If you demand to know details of a contract or want have a copy of a building plan as sanctioned by the planning authority on behalf of the citizens, how can this be considered ``not in public interest’’ or to be causing ``unwarranted invasion of the privacy’’ of the contractor or the developer? Besides, even in cases where the information could be considered personal, the PIO has been asked to provide it, if he is satisfied that ``the larger public interest justifies the disclosure of such information.’’

* It is said that I cannot challenge the decision of the PIO in a court of law…

You cannot file a civil suit. The Act provides for a in-built appellate mechanism. In Maharashtra, one can file an appeal against the decision of the PIO to the Competent Authority.There is also a provision for second appeal to the Lokayukta, if you are not satisfied with the decision of the Competent Authority. If you feel aggrieved even by the Lokayukta's decision, you can file a writ petition in the high court.
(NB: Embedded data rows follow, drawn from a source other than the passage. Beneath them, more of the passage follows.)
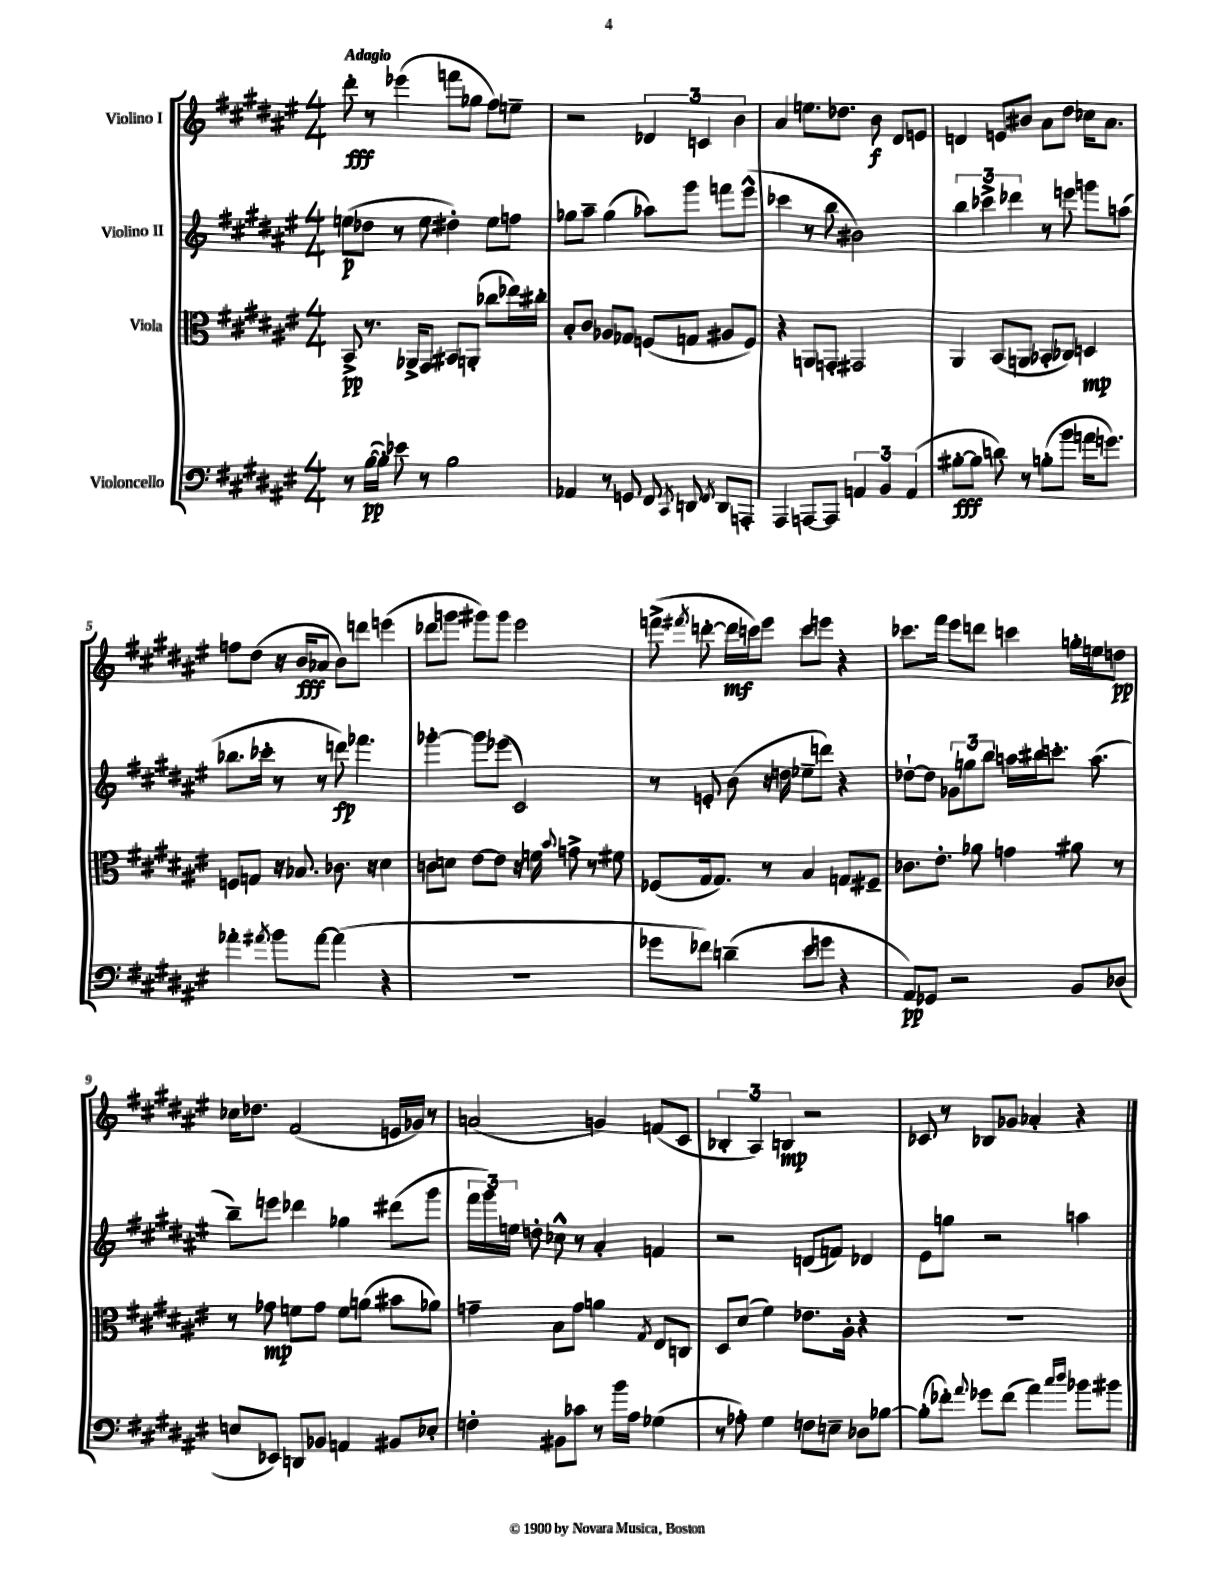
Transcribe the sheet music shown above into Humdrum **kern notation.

**kern	**kern	**kern	**kern
*staff4	*staff3	*staff2	*staff1
*clefF4	*clefC3	*clefG2	*clefG2
*k[f#c#g#d#a#e#]	*k[f#c#g#d#a#e#]	*k[f#c#g#d#a#e#]	*k[f#c#g#d#a#e#]
*M4/4	*M4/4	*M4/4	*M4/4
8r	8BB^	(8ee	8ddd#'
([16B	8.r	8dd-	8r
16B'])	.	.	.
8e-	.	8r	(4eee-
.	16AA-^	.	.
8r	8GG#	8ee	.
2B	8BB#	4dd#')	8fff
.	(8AA'	.	8gg-
.	8cc-	8ee	8ff#)
.	16ee-)	8ff	8ee~
.	16cc#'	.	.
=	=	=	=
4AA-	8B'	8gg-	2r
.	8c#	8aa#~	.
8r	8A-	(4gg-	.
8GG	8G-	.	.
8FF#	(8F	8aa-)	6d-
8qCC#	.	.	.
8DD	8G	8ggg#	.
.	.	.	6c
8qFF#	.	.	.
8DD	8A#	8fff	.
.	.	.	6b
8AAA'	8F)	(8eee#^^	.
=	=	=	=
4AAA#	4r	4ccc-	4a#
[8AAA	8AA	8r	8.ee
8AAA]	8GG'	8bb	.
.	.	.	8.dd-
6AA	2GG#	2b#)	.
.	.	.	8b
6BB	.	.	.
.	.	.	8d#
(6AA	.	.	.
.	.	.	8e
=	=	=	=
[8B#'	4AA#	6bb	4d
8B#]	.	.	.
.	.	6ccc-^	.
8d)	(8BB	.	8e
.	.	6ddd-	.
8r	8AA	.	8b#
(8B'	8BB-'	8r	8a#
8b	8C-)	8eee	8dd#
16a	4D	8ggg	16cc-
8.g)	.	.	8.a#
.	.	(8aa	.
=	=	=	=
4a-'	8F	8.bb-	8ff
.	8G	.	(8dd#
.	.	16ccc-'	.
8qa#	.	.	.
8b	16r	8r	16r
.	8.B-	.	16b
[8a#	.	8r	8a-
(4a#]	8.c-	8ddd)	8b)
.	.	4.fff-	8ddd
.	16r	.	.
4r	4d#	.	(4eee
=	=	=	=
1r	8c	[4ggg-'	8ddd-
.	8d	.	8ggg
.	[8e#	8ggg-]	8ggg#)
.	8e#]	(8eee-	8ggg#
.	16r	2c#)	2eee#
.	16f	.	.
.	8qqb	.	.
.	8g^	.	.
.	8r	.	.
.	8f#	.	.
=	=	=	=
8g-	(8F-	8r	(8fff^
.	.	.	8qfff#
8f-)	16G#	8e'	[8ddd'
.	8.G#)	.	.
(4d~	.	(8b	16ddd]
.	.	.	16ccc)
.	8r	16r	8eee#
.	.	16dd	.
8e#	4B	8ee-~	8ccc
8g	.	8ddd)	8eee
4r	8G	4r	4r
.	8F#~	.	.
=	=	=	=
8AA#)	8.c-	[8dd-`	8.ccc-
8GG-	.	8dd-]	.
.	8.e#'	.	16fff#
2r	.	12g-	8eee#
.	.	12gg	.
.	8a-	.	8ddd
.	.	12bb	.
.	4g	16aa	4ccc
.	.	16bb#	.
.	.	8.ccc'	.
8BB	8a#	.	16gg'
.	.	(8.aa	16ee
(8D-	8r	.	8dd
=	=	=	=
8E	8r	8bb~)	16cc-
.	.	.	8.dd-
8EE-)	8g-	8eee	.
8DD	8f	4ddd-	(2f#
8BB-	8g-	.	.
4AA	8f	4gg-	.
.	(8a	.	.
8BB#	8b#	(8ddd#	16e
.	.	.	16g-)
8E-'	8a-)	8ggg#	8r
=	=	=	=
4F'	4g~	24fff#	(2a
.	.	24ggg#)	.
.	.	24ee	.
.	.	8dd'	.
8BB#	8B	8cc-^^	.
8c-	8g	8r	.
8r	4a	4a#'	4g)
16b	.	.	.
16A#	.	.	.
.	8qG#	.	.
(4G-	8E#	4f	(8f
.	8C	.	8c#
=	=	=	=
8r	8D#	2r	6B-'
8A-')	(8d#	.	.
.	.	.	6A#)
4G#	4f#)	.	.
.	.	.	6B
8F	8.e-	(8d	2r
8E~	.	8f)	.
.	16A#'	.	.
8D-	4r	4d-	.
[8B-	.	.	.
=	=	=	=
(8B-']	1r	8e#	8c-
8f-')	.	8gg	8r
8qqa#	.	.	.
8g-	.	2r	8B-
(8f-	.	.	8g-
4a#)	.	.	4a-'
16qqcc#	.	.	.
16qqdd#	.	.	.
8b-	.	4aa	4r
8b#	.	.	.
==	==	==	==
*-	*-	*-	*-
Why is this Act not applicable in private organizations?

Presently, the right to information law is applicable to government and semi-government establishments. In Maharashtra, it has extended jurisdiction over cooperative societies, public trusts and trade unions registered with the government.

The next step has to be to include private organizations as well, especially when even basic services are being handed over to private enterprise. Justice P.B. Sawant, former Supreme Court Judge, who as PCI chairman oversaw the PCI draft, has said: "Private bodies, especially where their activities affect the fundamental rights of the public, must be required to disclose information. ‘’

Activists also want a statutory obligation to be imposed on private bodies to publish information in the general public interest especially when these bodies undertake activities posing a risk of harm to public health or safety or the environment or where this is necessary to enable consumers to make informed choices.